Since we discussed NGL supply in the Permian basin last month, let’s deep dive into another key basin – the Appalachia. Covid-19 is hitting the oil and gas sector as rig counts are falling on reduced associated gas production from wet shale plays. Where does the Appalachia go?

Where we’ve been to where we are:

Appalachia has been one of the biggest shale regions, producing about 33 Bcf/d of natural gas, of which ~9 Bcf/d (or ~26%) is estimated to be wet gas. Over the last 7 years, the value of residue gas and NGL in aggregate exceeded local gas prices, incentivizing producers to develop wet acreage. As wet production increased, so did processing infrastructure. Midstream companies anticipated the wave of production and aggressively increased processing plant capacity. Processing capacity in the Appalachian currently stands at ~10 Bcf/d, while basin-level utilization stood at 80% as of 4Q 2019.

Unlike the Permian, the Appalachian gas processing landscape is highly consolidated. Six processors operate in the basin, with MarkWest dominating the gas processing landscape, operating 68% of total capacity and 69% of processed volumes in 4Q 2019. MarkWest operates an integrated network of processing and C3+ fractionation network with distributed de-ethanization for ethane flexibility.  Until 2Q 2020, ethane prices at Mont Belvieu had been soft, barely staying above natural gas prices in the U.S. Gulf Coast. This therefore provided no economic incentive for Appalachian gas producers to extract ethane beyond their “must recover” levels. During 2019 and in 1Q 2020, there were extended periods where ethane frac spread in the Appalachian basin went negative, after factoring in the tariff on Enterprise ATEX ethane pipeline as a “sunk cost”. An offshoot of this market development has been the development of an informal secondary market for ATEX capacity wherein producers negotiate rates that reflect the true value of ATEX pipeline capacity. In 4Q 2019, Appalachia producers extracted 255 Mbpd of ethane, or about ~36% of total estimated ethane entrained in the gas stream. While only 2 pipelines were available for ethane takeaway in 2014 (ET’s Mariner West and EPD’s ATEX), there are now 4 pipelines with an aggregate take-away capacity of 310 Mbpd for ethane disposition to multiple markets such as Mont Belvieu; Calvert City,KY; Sarnia; and waterborne exports via Marcus Hook. Lack of pipeline take-away capacity is becoming a limiting factor as effective pipeline utilization remained high at 91% in 4Q 2019.

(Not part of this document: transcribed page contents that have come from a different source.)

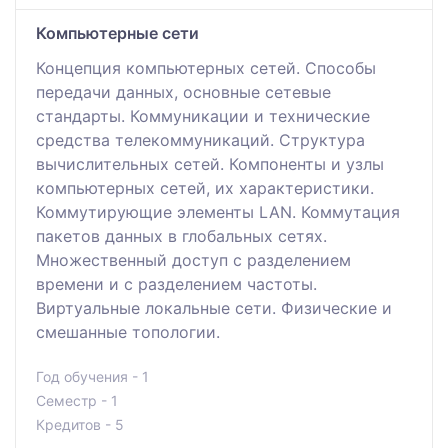
Компьютерные сети
Концепция компьютерных сетей. Способы
передачи данных, основные сетевые
стандарты. Коммуникации и технические
средства телекоммуникаций. Структура
вычислительных сетей. Компоненты и узлы
компьютерных сетей, их характеристики.
Коммутирующие элементы LAN. Коммутация
пакетов данных в глобальных сетях.
Множественный доступ с разделением
времени и с разделением частоты.
Виртуальные локальные сети. Физические и
смешанные топологии.
Год обучения - 1
Семестр - 1
Кредитов - 5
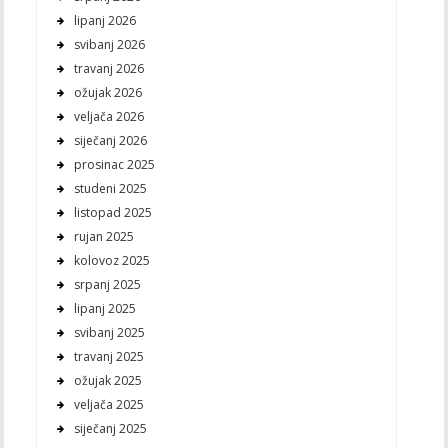
lipanj 2026
svibanj 2026
travanj 2026
ožujak 2026
veljača 2026
siječanj 2026
prosinac 2025
studeni 2025
listopad 2025
rujan 2025
kolovoz 2025
srpanj 2025
lipanj 2025
svibanj 2025
travanj 2025
ožujak 2025
veljača 2025
siječanj 2025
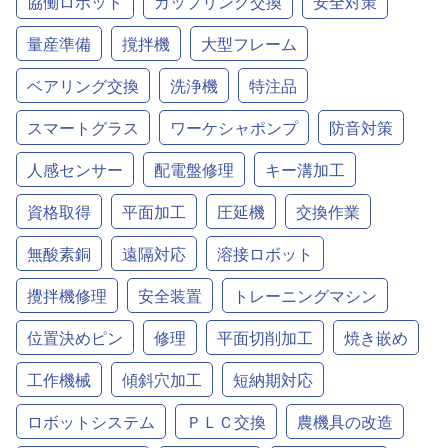
協働ロボット
カップリング交換
安全対策
量産準備
撹拌機
大型フレーム
ベアリング交換
洗浄機
特注品
スマートグラス
ワーケシャポンプ
防音対策
人感センサー
配電盤修理
キー溝加工
資格取得
平面加工
圧延機
交換作業
無酸素銅
遠隔対応
溶接ロボット
攪拌機修理
安全装置
トレーニングマシン
位置決めピン
修理
平面切削加工
焼き嵌め
工作機械
傾斜穴加工
短納期対応
ロボットシステム
ＰＬＣ交換
農機具の改造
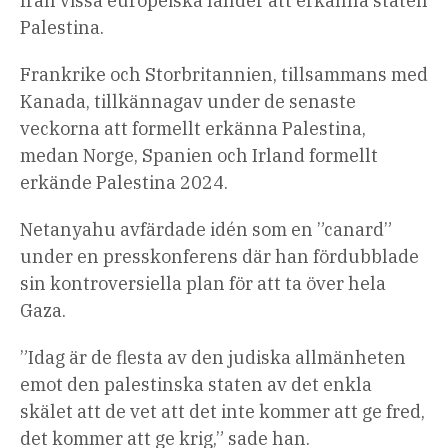
från vissa europeiska länder att erkänna staten
Palestina.
Frankrike och Storbritannien, tillsammans med
Kanada, tillkännagav under de senaste
veckorna att formellt erkänna Palestina,
medan Norge, Spanien och Irland formellt
erkände Palestina 2024.
Netanyahu avfärdade idén som en ”canard”
under en presskonferens där han fördubblade
sin kontroversiella plan för att ta över hela
Gaza.
”Idag är de flesta av den judiska allmänheten
emot den palestinska staten av det enkla
skälet att de vet att det inte kommer att ge fred,
det kommer att ge krig,” sade han.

Propane+ (or C3+) supply in the Appalachian basin for 4Q 2019 stands at 420 Mbpd, with MarkWest fractionating ~300 Mbpd, about 71% of the basin’s C3+. Basin level C3+ capacity utilization stands at 76% for 4Q 2019, with total installed capacity of 433 Mbpd. Since 2019, the Mariner East 2 pipeline has been a game-changer for propane and butane disposition.  For one, it has ensured that the basin is drained of C3+ production (esp. in the summer), limiting downside pricing exposure for producers, but it has also increased competition between domestic and international buyers for winter supply. The resultant drop in rail utilization to move propane and butane supply has not gone unnoticed. With more expansions in store on Mariner East 2, recalibration of all-in rail costs is crucial if they hope to compete with pipelines.

Where we go from here:

Drilling activity in the Appalachia has slowed due to COVID-19. Consequently, Midstream companies are also slowing expansion plans. Nevertheless, at the time of this report, there were plans for 11 new processing plants, with incremental capacity additions of ~2.5 Bcf/d. These plants have planned in-service dates ranging from 3Q 2020 through 2H 2022. Also, additional de-ethanization capacity of about 30 Mbpd and 110 Mbpd of C3+ Fractionation capacity is expected coming online by YE 2020. Upcoming additional capacity should keep major pipeline capacity constraints at bay for at least the next few years.

With the current environment presenting a significant bar for new midstream projects due to a combination of reduced drilling and PDP well shut ins, it appears that NGL midstream infrastructure in the Appalachia is now more than adequate to meet producers’ needs for some years to come.